Llegas a la convicción de que debajo de ti
ha huido la cama de todas las noches. Ocupa su sitio la evidencia de un plano
liso y duro, que no es cemento; es más suave, menos frío, pero igualmente
impenetrable, quizás madera.
Recién lo has entrevisto y ya sientes la
cabeza hundida en el atadillo de ropa, más bien magro, cuyo olor te devuelve tu
propio olor; porque, en efecto, reconoces en la almohada, por fuerza
improvisada, esos pantalones, los tuyos, que no están doblados cuidadosamente,
con el respeto a que obligan sus pliegues, sino enroscados sobre sí mismos,
formando una especie de bola achatada por el peso de tu cabeza, que así evita
el duro contacto con la tabla, o lo atenúa al menos.
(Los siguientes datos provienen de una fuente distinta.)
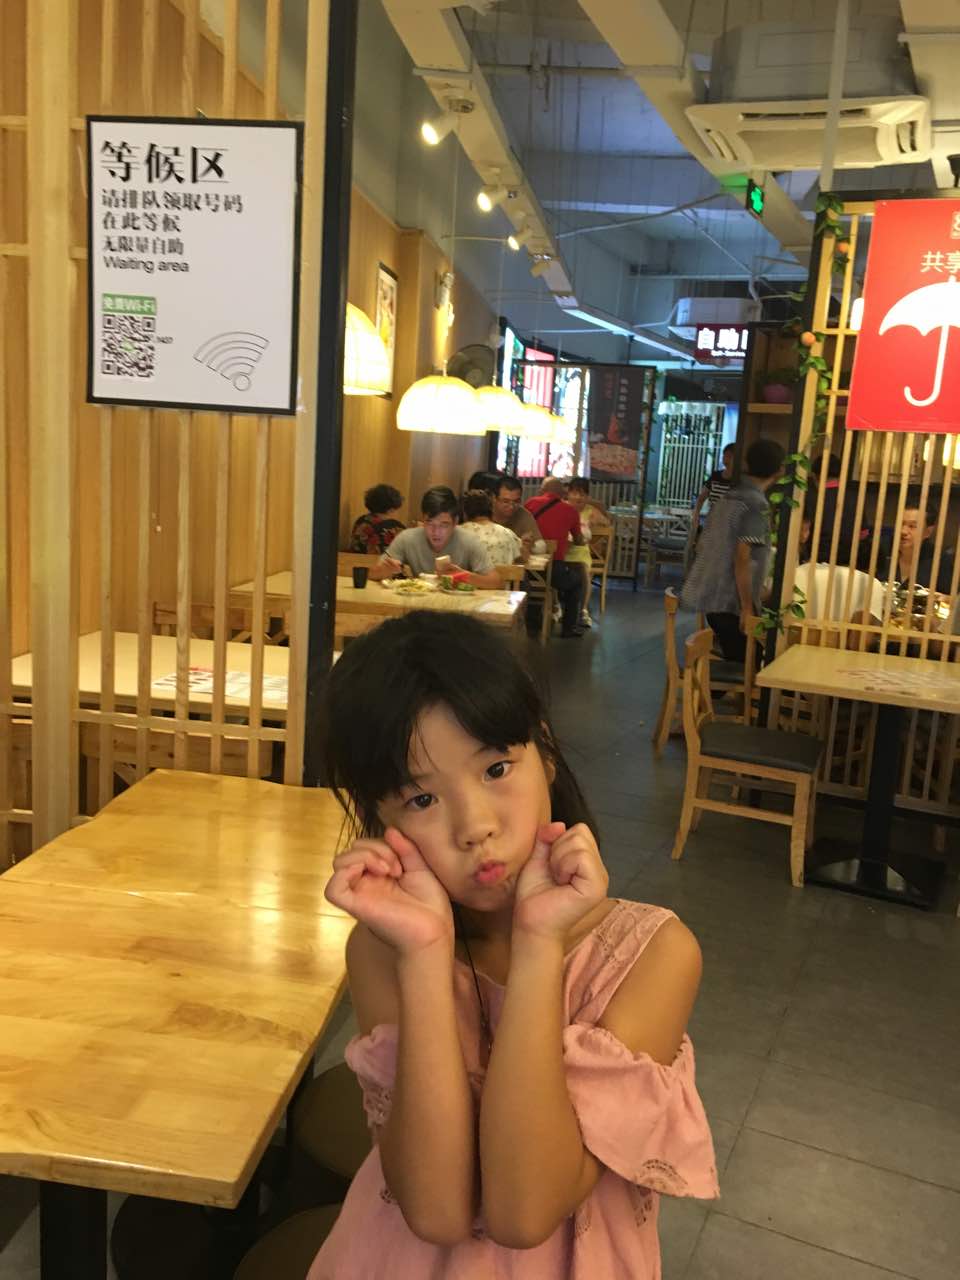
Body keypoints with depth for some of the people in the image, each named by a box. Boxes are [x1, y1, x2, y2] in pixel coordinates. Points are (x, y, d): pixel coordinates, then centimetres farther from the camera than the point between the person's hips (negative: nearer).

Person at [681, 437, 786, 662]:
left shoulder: (730, 497, 11)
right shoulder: (758, 505, -15)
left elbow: (706, 545, 17)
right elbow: (742, 559, -21)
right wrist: (747, 608, -17)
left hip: (711, 595, 9)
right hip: (732, 601, -9)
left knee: (733, 660, 17)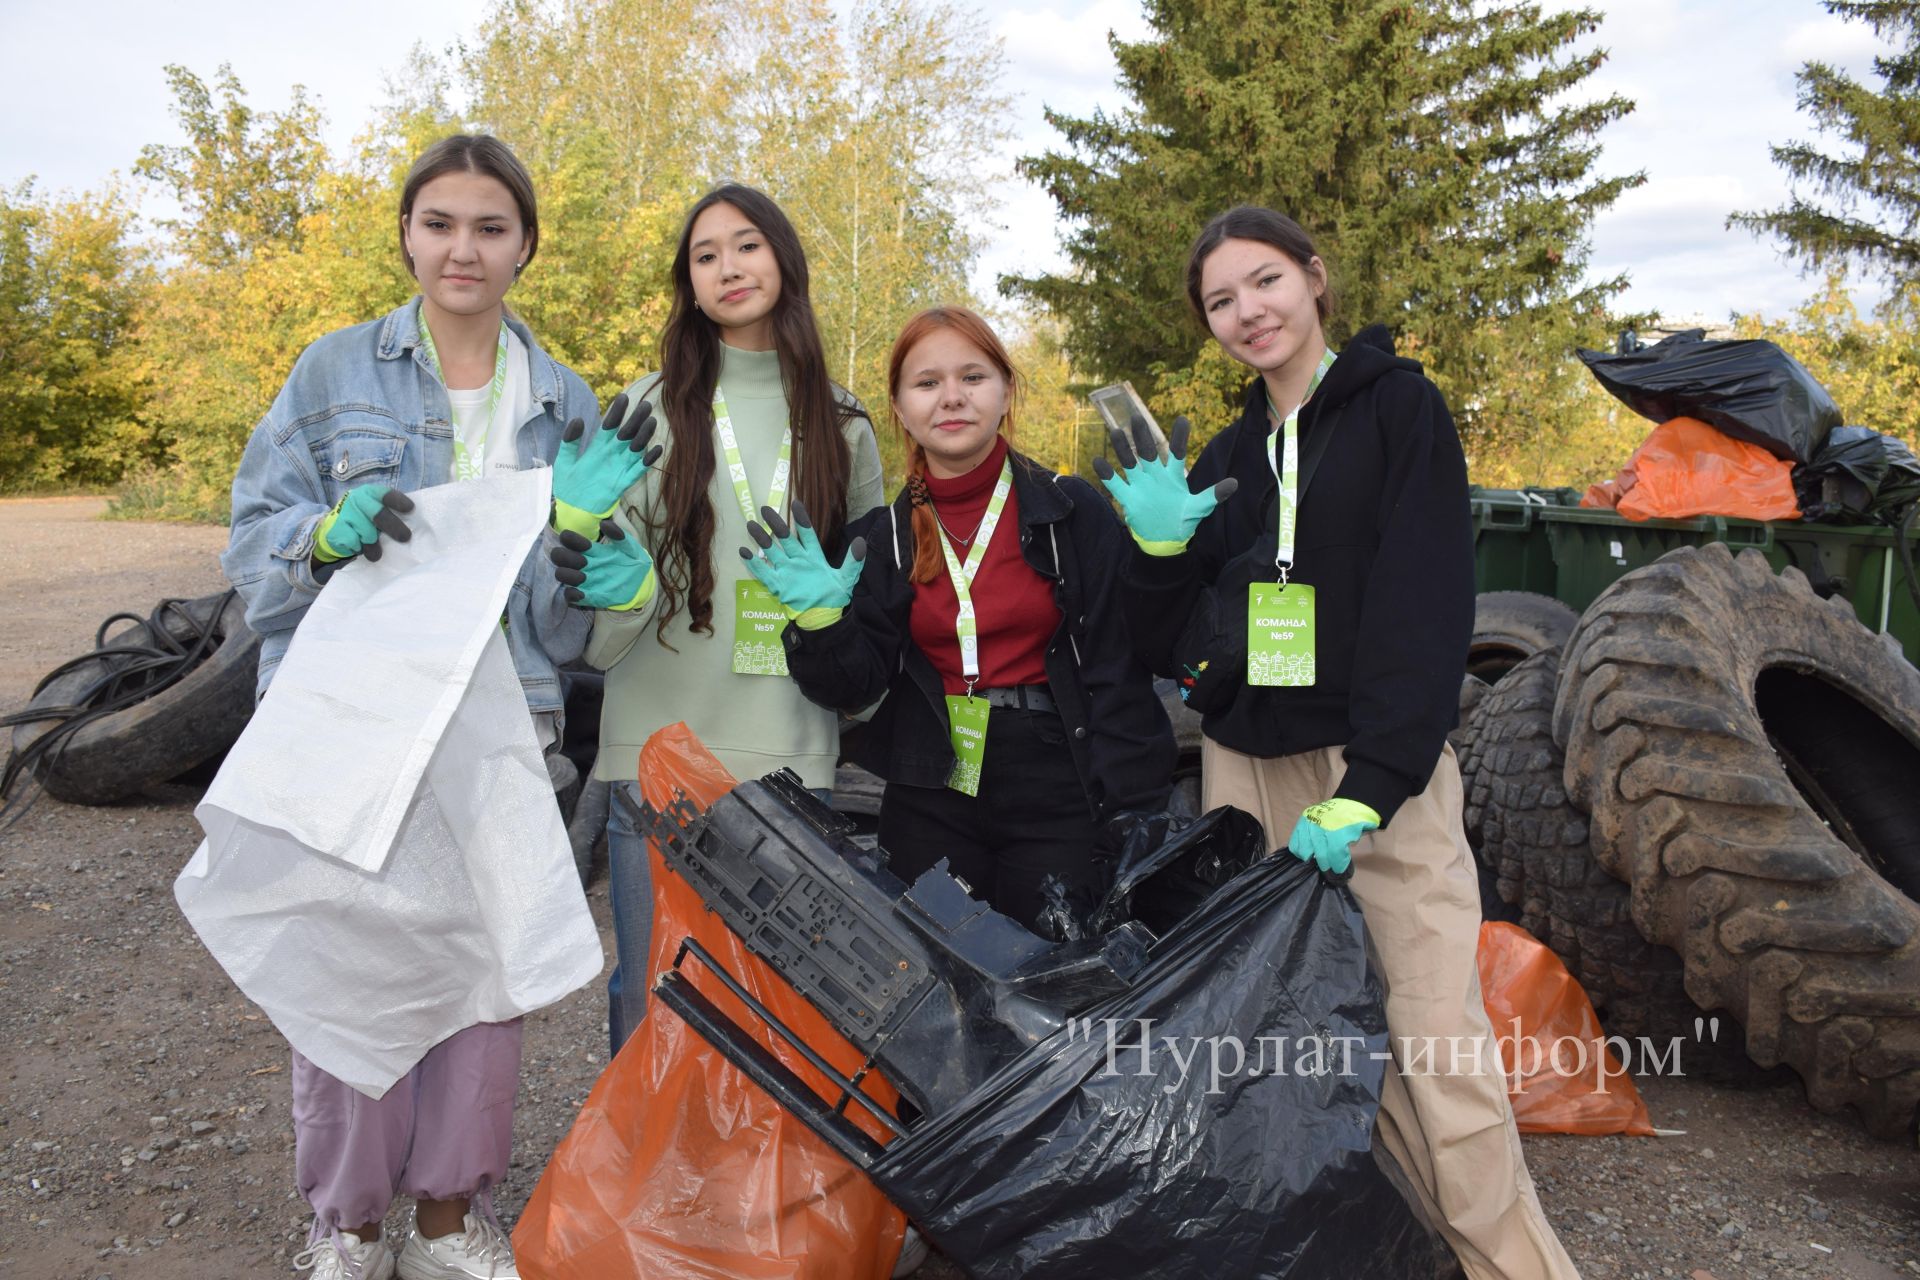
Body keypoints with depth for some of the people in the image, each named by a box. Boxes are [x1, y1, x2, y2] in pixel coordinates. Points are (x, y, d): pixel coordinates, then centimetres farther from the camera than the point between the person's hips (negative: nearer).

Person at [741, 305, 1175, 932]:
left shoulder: (1074, 511, -3)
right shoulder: (880, 539, 6)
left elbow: (1117, 673, -7)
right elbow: (856, 685, 2)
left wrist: (1128, 818, -11)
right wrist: (820, 620, -17)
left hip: (1056, 800, -2)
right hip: (929, 803, 3)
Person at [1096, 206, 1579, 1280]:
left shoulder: (1398, 406, 0)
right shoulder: (1228, 458, 15)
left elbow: (1427, 609, -11)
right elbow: (1172, 650, 12)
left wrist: (1368, 789, -20)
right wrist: (1160, 549, -6)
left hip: (1382, 772, -4)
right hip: (1245, 772, 5)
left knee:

La manta te pone en guardia con un hedor que
no es tuyo ni de ayer. Su presencia resulta palpable, casi masticable, de puro
agrio. Eso es al principio, pues pronto el tacto revela al olfato en su labor
indagatoria, y te sorprendes frotando un picor –rascando, que es un movimiento
de arriba abajo y viceversa de las uñas sobre la rodilla desnuda-, y el picor proviene
del roce con una aspereza no suavizada por la intermediación de una sábana
tibia y blanca, y esa aspereza la trae una rugosidad, la de un paño
paradójicamente endeble, que no acierta a abrigarte de tu frío y contribuye,
sin duda, a despertarte.
Giras la vista en derredor para continuar
apercibiéndote de que tu inventario de lo cotidiano únicamente puede hacerse
con evocaciones, y van apareciendo otros detalles, igualmente inexistentes: el
poema de Neruda enmarcado sobre la mesilla de noche que compraste en el
rastrillo, y la propia mesilla de noche que compraste en el rastrillo, y la
planta de hojas granate en el envés que se estiran verticales hacia el cielo al
atardecer, y los libros, y la caja de puros rebosante de tus fetiches.
Nada está donde debería estar, incluso tú,
que comprendes al fin.
Desde arriba, semioculta tras una rejilla,
una bombilla contempla indiferente tu estupor y tiñe de amarillo fiebre tu
presente.
NOTA: Escribí este texto hace algo más de 30 años. Inicia un relato más amplio, que nunca terminé. Lo reproduzco porque, sin embargo, creo que tiene entidad en sí mismo, como narración con final abierto. Por cierto, ¿dónde pensáis que despierta el personaje? Estaré ausente hasta principios de agosto, así que disponéis de tiempo para pensarlo, si os apetece.